During the 1990s, independent pharmacists lobbied the North Carolina General Assembly to pass a law mandating that any contract offered to one pharmacy by a payer, be offered to all pharmacies.

The “Pharmacy of Choice” law was intended to ensure that independent pharmacies remained part of an insurer’s network and were paid the same amounts as large chain pharmacies like Walgreens and CVS.

The mandate is still on the books today, but it is not working how the independent pharmacies had hoped.

National chain pharmacies like Walgreens and CVS can accept much lower reimbursement rates from payers because they are so large and widely used.

The contracted payments accepted by the national chains then becomes the ceiling for what a payer can offer an independent pharmacy.

For example, if a payer wanted to reimburse an independent pharmacy more than a CVS they could not do it because then CVS would be entitled to that same higher reimbursement under the “pharmacy of choice” law. Because whatever contract is offered to one pharmacy (the independent in this example) must be offered to all (Walgreens, CVS, Walmart and the like).  

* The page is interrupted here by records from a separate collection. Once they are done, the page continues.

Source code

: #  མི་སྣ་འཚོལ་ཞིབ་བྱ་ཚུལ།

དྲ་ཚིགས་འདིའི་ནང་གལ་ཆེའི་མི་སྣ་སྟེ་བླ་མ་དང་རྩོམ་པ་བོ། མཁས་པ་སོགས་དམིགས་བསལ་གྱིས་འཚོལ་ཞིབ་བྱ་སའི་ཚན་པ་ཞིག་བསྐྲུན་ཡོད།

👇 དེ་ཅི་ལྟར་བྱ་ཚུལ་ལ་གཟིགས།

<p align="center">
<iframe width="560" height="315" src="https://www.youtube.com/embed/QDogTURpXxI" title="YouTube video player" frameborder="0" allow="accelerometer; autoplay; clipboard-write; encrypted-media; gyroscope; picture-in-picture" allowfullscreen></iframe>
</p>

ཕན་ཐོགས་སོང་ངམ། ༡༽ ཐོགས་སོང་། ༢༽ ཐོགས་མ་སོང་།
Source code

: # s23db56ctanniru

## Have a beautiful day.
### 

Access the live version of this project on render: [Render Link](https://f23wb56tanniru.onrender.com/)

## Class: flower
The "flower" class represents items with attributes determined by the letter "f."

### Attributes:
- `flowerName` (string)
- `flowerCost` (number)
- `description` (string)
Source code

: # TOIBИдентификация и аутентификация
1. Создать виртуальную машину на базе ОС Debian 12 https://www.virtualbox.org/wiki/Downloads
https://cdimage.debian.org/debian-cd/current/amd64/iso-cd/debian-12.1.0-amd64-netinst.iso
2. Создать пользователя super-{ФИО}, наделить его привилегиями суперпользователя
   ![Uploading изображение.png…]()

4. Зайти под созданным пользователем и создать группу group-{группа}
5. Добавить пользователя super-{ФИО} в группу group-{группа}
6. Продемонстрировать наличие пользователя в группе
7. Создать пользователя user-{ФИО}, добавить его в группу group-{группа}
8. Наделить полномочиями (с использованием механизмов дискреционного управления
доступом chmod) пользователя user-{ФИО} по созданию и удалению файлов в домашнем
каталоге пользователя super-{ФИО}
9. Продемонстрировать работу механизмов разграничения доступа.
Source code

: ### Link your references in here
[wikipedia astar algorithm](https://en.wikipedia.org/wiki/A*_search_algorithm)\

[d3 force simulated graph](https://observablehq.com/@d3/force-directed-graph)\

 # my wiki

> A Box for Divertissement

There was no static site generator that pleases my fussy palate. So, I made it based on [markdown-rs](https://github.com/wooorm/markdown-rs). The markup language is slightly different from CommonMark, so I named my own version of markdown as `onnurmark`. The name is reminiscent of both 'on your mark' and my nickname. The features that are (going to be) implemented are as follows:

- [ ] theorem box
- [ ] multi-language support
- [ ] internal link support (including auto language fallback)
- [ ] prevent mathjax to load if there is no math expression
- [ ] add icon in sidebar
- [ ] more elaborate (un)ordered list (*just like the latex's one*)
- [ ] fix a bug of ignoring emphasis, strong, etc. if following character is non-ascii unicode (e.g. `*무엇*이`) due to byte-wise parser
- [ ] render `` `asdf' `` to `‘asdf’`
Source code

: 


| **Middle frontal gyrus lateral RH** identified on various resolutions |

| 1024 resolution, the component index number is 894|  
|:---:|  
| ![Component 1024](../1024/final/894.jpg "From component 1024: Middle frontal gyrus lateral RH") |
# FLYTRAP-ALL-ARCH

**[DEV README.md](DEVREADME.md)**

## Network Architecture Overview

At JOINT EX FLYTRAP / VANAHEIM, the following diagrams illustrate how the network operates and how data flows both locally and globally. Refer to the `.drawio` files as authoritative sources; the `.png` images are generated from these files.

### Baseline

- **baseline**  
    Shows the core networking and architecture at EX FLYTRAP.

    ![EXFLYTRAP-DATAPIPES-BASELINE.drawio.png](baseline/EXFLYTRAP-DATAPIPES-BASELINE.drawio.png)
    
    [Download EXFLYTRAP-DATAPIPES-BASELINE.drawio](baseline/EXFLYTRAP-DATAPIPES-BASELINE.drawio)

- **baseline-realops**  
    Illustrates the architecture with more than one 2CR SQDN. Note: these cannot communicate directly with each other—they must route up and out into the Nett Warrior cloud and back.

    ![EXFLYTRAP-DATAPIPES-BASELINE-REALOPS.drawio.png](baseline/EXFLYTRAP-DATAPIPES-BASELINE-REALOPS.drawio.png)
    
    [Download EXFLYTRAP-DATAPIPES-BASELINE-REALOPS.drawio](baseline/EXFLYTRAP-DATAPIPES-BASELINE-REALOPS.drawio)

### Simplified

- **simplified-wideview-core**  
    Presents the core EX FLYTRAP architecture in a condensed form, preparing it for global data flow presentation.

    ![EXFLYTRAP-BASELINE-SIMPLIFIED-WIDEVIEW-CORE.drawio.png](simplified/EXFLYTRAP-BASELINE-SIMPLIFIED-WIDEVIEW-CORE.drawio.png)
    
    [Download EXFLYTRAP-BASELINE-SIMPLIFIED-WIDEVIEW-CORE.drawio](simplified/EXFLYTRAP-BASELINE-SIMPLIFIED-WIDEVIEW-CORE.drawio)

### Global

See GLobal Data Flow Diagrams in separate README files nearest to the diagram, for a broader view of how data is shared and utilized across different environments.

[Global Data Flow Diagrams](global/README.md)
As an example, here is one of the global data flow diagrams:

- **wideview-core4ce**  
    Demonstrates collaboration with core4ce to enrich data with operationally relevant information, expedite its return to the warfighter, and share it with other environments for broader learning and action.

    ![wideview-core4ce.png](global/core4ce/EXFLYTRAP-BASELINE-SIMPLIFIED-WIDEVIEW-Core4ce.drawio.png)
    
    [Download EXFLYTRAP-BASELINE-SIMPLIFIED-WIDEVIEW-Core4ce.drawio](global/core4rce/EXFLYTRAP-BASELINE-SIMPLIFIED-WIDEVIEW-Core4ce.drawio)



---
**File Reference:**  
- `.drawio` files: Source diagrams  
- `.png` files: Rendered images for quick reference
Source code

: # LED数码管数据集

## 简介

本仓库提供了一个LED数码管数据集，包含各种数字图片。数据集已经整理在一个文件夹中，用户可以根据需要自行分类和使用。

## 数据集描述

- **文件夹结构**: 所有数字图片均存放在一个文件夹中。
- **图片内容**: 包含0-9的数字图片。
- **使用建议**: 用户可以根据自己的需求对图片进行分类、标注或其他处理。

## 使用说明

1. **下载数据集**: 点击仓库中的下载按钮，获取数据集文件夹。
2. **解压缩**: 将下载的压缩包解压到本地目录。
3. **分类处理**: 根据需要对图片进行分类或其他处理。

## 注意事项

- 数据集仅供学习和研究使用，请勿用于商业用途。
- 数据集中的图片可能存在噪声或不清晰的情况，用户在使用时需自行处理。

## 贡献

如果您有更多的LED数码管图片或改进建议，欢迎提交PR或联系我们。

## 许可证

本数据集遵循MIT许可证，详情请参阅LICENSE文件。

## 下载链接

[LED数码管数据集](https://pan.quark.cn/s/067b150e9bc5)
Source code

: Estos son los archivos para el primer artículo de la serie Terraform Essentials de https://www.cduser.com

This unintended consequence is a perfect example of why the government should be very careful when interfering with the free market and inserting itself into the middle of contracts between private parties.

Now, as if one bad mandate wasn’t enough, another is being pushed at the legislature in an attempt to “fix”  the problems with the first.

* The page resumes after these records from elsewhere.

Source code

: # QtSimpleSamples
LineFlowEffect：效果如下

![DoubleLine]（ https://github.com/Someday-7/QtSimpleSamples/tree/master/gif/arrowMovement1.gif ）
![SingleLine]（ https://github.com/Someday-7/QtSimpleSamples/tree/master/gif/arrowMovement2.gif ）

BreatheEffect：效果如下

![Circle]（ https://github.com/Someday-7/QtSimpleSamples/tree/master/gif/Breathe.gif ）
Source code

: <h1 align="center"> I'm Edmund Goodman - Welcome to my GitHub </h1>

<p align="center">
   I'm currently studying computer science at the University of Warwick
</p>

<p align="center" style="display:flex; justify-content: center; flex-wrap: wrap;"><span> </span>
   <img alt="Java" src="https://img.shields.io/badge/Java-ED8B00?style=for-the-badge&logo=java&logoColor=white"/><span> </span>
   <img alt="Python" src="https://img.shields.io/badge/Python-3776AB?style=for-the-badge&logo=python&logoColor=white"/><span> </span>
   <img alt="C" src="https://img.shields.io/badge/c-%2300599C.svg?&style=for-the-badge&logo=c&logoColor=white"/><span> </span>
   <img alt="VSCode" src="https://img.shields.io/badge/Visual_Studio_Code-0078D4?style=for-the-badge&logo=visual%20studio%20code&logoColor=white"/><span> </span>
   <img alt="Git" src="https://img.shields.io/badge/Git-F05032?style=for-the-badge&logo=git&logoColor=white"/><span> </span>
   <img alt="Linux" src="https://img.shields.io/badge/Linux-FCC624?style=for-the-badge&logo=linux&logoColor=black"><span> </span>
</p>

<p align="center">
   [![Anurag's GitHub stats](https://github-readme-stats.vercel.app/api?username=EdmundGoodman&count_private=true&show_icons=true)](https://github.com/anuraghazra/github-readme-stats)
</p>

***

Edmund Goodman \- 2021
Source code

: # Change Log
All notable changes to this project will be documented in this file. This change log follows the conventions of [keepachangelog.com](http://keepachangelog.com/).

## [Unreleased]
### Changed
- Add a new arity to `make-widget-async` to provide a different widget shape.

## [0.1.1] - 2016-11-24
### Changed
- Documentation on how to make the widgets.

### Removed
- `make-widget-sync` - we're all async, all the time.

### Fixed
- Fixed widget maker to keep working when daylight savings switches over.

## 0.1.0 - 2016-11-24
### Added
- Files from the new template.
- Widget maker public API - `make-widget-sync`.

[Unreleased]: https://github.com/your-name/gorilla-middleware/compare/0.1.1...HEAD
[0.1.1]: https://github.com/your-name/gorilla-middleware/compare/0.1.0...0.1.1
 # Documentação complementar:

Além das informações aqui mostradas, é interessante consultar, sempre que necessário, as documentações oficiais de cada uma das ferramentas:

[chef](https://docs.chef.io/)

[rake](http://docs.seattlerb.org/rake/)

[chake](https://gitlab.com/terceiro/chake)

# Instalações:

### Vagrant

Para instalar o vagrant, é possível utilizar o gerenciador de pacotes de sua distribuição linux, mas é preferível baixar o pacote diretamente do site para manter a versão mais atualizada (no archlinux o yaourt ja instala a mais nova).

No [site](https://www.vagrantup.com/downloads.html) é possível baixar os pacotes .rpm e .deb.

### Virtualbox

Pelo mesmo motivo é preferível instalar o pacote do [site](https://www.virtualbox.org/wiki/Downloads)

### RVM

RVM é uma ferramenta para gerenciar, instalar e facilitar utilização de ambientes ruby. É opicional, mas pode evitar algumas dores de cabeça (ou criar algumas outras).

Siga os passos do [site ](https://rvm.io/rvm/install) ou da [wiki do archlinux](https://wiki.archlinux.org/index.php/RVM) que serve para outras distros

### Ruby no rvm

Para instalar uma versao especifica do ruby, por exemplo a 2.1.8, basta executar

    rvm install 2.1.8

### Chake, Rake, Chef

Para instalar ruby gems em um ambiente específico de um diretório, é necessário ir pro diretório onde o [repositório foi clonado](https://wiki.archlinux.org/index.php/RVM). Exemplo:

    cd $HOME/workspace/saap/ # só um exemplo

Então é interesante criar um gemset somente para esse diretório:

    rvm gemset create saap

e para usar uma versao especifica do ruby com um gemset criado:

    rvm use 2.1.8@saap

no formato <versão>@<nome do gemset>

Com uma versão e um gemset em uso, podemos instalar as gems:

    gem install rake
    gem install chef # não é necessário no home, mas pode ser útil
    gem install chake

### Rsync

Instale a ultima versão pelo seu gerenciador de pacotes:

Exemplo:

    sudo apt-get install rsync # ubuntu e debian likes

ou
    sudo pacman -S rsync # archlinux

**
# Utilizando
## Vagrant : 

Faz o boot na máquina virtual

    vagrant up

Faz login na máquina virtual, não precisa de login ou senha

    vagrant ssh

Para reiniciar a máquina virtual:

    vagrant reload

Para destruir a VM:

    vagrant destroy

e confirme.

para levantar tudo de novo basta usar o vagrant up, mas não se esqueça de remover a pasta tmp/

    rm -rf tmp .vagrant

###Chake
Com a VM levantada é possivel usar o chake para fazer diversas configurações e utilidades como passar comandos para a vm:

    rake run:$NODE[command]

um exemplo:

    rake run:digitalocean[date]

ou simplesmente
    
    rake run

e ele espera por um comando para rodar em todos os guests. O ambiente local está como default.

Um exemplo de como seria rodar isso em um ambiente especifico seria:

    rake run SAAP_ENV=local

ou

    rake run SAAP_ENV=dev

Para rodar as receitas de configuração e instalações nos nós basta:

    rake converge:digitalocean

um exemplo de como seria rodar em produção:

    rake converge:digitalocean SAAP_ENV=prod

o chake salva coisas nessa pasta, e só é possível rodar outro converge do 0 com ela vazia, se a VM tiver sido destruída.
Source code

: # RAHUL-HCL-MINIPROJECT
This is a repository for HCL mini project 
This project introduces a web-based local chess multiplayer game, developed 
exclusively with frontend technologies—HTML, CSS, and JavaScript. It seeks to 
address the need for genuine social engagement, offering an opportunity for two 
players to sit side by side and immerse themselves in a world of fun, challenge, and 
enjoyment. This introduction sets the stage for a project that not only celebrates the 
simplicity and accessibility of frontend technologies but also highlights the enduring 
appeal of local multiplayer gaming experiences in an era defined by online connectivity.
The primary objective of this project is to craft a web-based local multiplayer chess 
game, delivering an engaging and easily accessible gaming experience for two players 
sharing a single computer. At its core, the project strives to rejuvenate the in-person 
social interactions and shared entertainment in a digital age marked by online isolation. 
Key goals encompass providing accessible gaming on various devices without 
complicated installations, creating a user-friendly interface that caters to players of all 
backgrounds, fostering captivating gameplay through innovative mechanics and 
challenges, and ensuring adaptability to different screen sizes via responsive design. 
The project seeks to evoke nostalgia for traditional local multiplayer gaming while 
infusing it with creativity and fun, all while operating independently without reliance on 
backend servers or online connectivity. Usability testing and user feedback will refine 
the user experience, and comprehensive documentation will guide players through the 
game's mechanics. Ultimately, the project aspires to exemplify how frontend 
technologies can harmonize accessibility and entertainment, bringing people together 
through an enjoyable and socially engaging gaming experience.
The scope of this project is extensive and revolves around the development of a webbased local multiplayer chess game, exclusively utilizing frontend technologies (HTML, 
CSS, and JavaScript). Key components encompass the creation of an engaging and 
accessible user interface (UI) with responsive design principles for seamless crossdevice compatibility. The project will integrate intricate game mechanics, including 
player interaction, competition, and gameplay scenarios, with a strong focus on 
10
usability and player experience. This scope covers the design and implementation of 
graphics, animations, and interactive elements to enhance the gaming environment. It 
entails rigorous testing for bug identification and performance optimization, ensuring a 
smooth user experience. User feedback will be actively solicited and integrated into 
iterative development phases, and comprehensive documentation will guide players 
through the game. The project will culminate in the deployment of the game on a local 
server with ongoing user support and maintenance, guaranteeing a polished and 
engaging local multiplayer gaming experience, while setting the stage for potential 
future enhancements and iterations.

House Bill 246 would institute a new pharmacy tax on every consumer in North Carolina when they fill a prescription.

Specifically, the mandate increases dispensing fees by as much as 1000 percent and adds no benefit to the consumer.

While this may provide independent pharmacies with more money, it will be a windfall for the national chains and increase prescription costs for everyone by hundreds of millions of dollars.

Adding a bad government mandate on top of another bad government mandate is bad policy.

And on top of that, strong PBM reforms passed by the General Assembly in 2021 have not been fully implemented.

These reforms should be allowed to happen.

After that, the focus should turn to lowering drug costs for consumers and supporting independent pharmacies through free market solutions that allow them to offer unique, high-quality services to consumers.